**Saved entries**
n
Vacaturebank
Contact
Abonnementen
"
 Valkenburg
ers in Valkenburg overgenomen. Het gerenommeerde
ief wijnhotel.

**Try it**
The answer should be all the entries, restated with no word changed.

**Answer to this problem**
n
Vacaturebank
Contact
Abonnementen
"
 Valkenburg
ers in Valkenburg overgenomen. Het gerenommeerde
ief wijnhotel.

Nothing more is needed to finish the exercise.